La sonrisa de Contarini asomó a sus ojos.
– Muy bien. ¿Y vuestra estancia en Constantinopla?
– Mi misión consistía en valorar el estado de ánimo y las lealtades de los venecianos y los genoveses que viven allí, excelencia. Son muy numerosos, y se encuentran principalmente en los alrededores de los puertos.
Contarini asintió.
– ¿Y estarían con nosotros, o contra nosotros?
Los que no están casados con bizantinos es posible que tengan su lealtad dividida -contestó Giuliano-. Y ésos, curiosamente, son muchos.
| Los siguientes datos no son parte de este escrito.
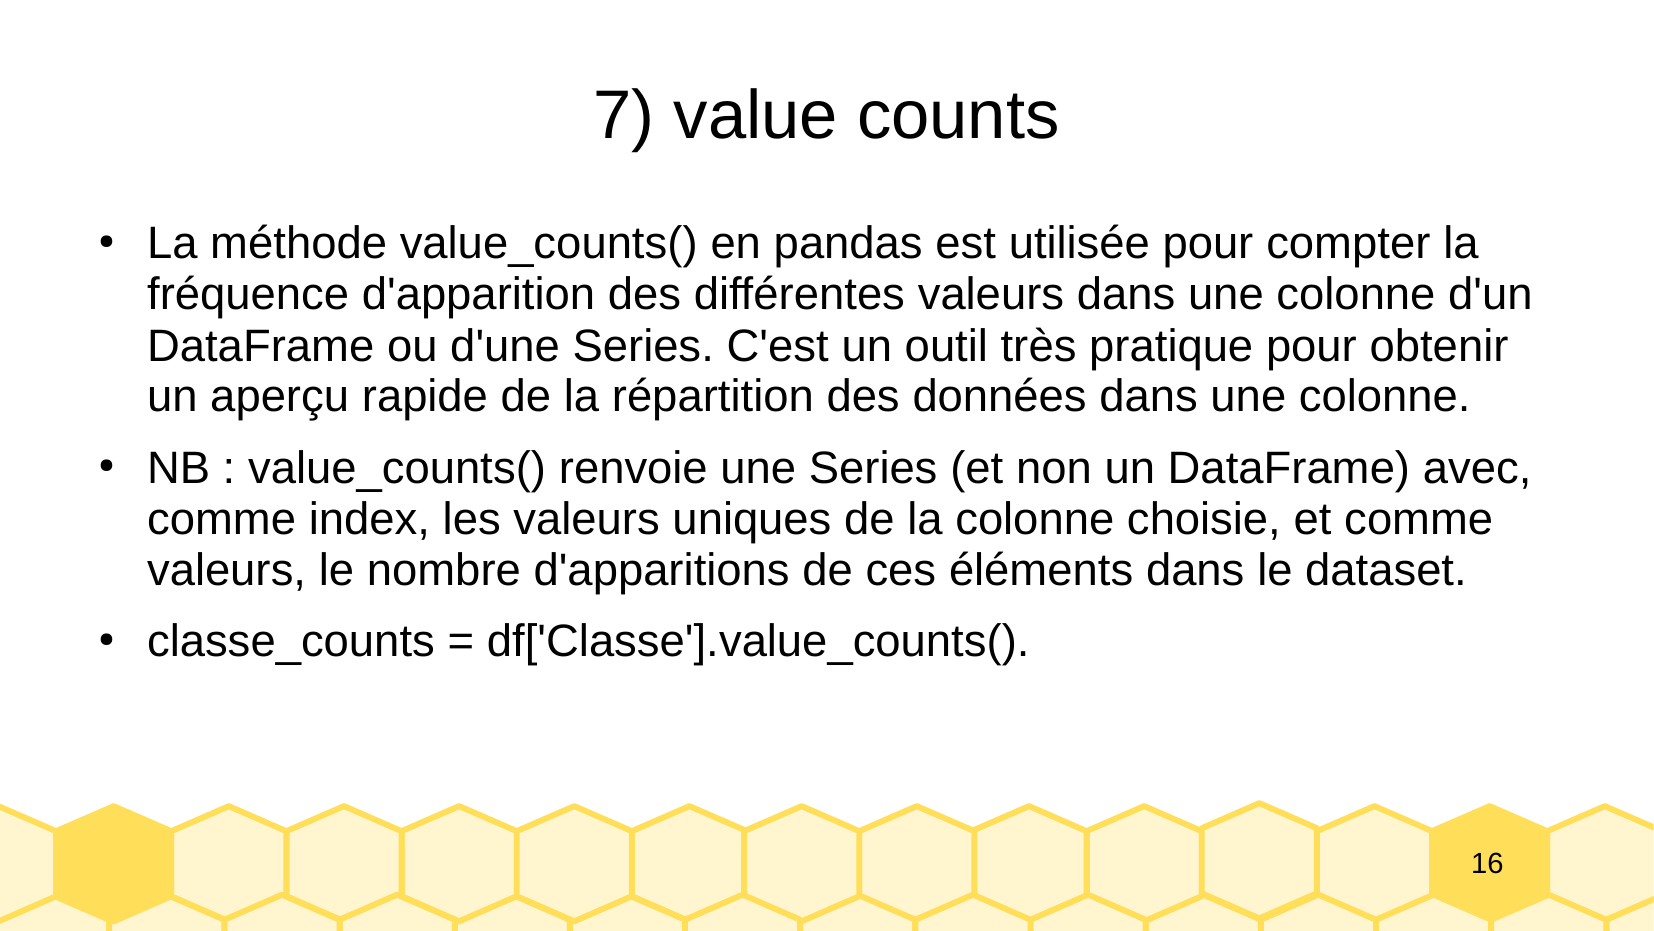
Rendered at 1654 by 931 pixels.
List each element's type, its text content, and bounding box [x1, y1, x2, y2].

– Tal como cabía esperar -corroboró Contarini-. A su debido tiempo os enviaré allí de nuevo, a continuar observando, para que me tengáis informado. Pero antes quisiera que viajarais a Francia para garantizar el suministro de madera. Tendréis que poner mucho cuidado al negociar. No deseamos vernos comprometidos y después enterarnos de que la cruzada se ha postergado o, peor aún, anulado. La situación se encuentra en un equilibrio precario. -Su sonrisa perdió calidez-. Necesito que seáis muy preciso, Dandolo. ¿Me habéis comprendido?
– Sí, excelencia. -Sí lo entendía, pero, sin saber por qué, el sentimiento de emoción se había esfumado. Aquella misión era importante, necesaria; no se podía dejar en manos de un hombre cuya capacidad o lealtad no fueran absolutas. Y en cambio, al mismo tiempo resultaba impersonal. No contenía ni una pizca de la pasión que él había compartido con Tiépolo.
Se despidió y salió a la piazza iluminada por el sol. La luz que reflejaba el mar, tan limpia y brillante como siempre, ahora parecía fría.